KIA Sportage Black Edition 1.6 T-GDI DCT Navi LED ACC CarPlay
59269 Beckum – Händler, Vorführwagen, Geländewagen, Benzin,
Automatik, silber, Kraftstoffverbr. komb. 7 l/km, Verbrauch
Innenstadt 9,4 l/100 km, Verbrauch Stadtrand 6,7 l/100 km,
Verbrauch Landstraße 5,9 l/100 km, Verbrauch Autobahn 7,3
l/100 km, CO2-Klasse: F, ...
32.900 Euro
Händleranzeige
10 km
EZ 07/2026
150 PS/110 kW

--------------------------------

● **TASK TO COMPLETE**
Write out every line of the data above verbatim, keeping each line break and character unchanged.

● **SOLUTION FOR THIS PROBLEM**
KIA Sportage Black Edition 1.6 T-GDI DCT Navi LED ACC CarPlay
59269 Beckum – Händler, Vorführwagen, Geländewagen, Benzin,
Automatik, silber, Kraftstoffverbr. komb. 7 l/km, Verbrauch
Innenstadt 9,4 l/100 km, Verbrauch Stadtrand 6,7 l/100 km,
Verbrauch Landstraße 5,9 l/100 km, Verbrauch Autobahn 7,3
l/100 km, CO2-Klasse: F, ...
32.900 Euro
Händleranzeige
10 km
EZ 07/2026
150 PS/110 kW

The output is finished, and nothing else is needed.